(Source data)
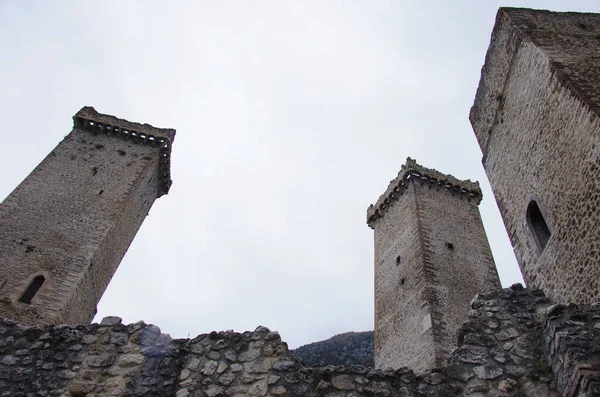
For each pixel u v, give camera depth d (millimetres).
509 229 14828
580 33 13836
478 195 33844
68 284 21250
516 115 14305
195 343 7207
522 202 13852
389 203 34281
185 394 6531
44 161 27281
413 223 29547
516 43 14234
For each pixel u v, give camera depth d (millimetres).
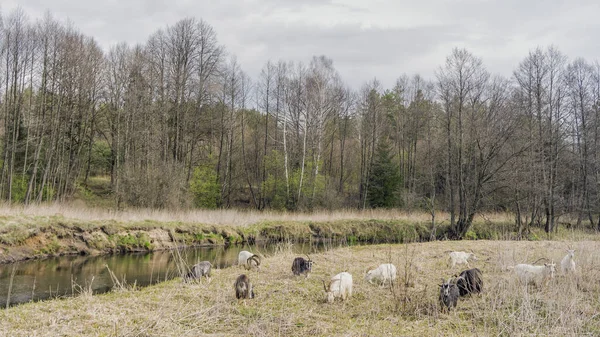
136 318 8219
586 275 10680
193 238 24625
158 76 38656
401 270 12086
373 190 44031
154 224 23781
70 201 33781
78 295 11469
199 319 8039
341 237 28672
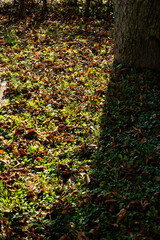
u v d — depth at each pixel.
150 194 3.35
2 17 11.95
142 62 6.41
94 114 5.31
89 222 3.13
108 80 6.36
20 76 6.77
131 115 4.98
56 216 3.31
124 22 6.22
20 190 3.64
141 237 2.80
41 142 4.64
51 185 3.75
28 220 3.23
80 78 6.53
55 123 5.12
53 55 7.86
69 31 10.14
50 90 6.18
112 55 7.83
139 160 3.96
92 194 3.49
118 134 4.60
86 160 4.18
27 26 10.70
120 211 3.14
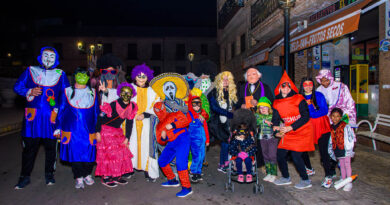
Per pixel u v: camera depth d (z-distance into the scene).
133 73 4.63
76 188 4.31
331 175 4.26
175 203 3.76
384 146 6.38
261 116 4.59
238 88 5.46
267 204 3.73
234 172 4.65
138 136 4.59
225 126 4.96
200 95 4.63
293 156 4.21
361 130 7.29
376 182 4.48
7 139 8.57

• [Task description] Return the lines above, from the one containing "261 116 4.59" to the end, exactly as they stand.

• [Completed task]
261 116 4.59
238 88 5.46
267 204 3.73
234 172 4.65
138 136 4.59
225 126 4.96
200 95 4.63
293 156 4.21
361 130 7.29
376 182 4.48
7 139 8.57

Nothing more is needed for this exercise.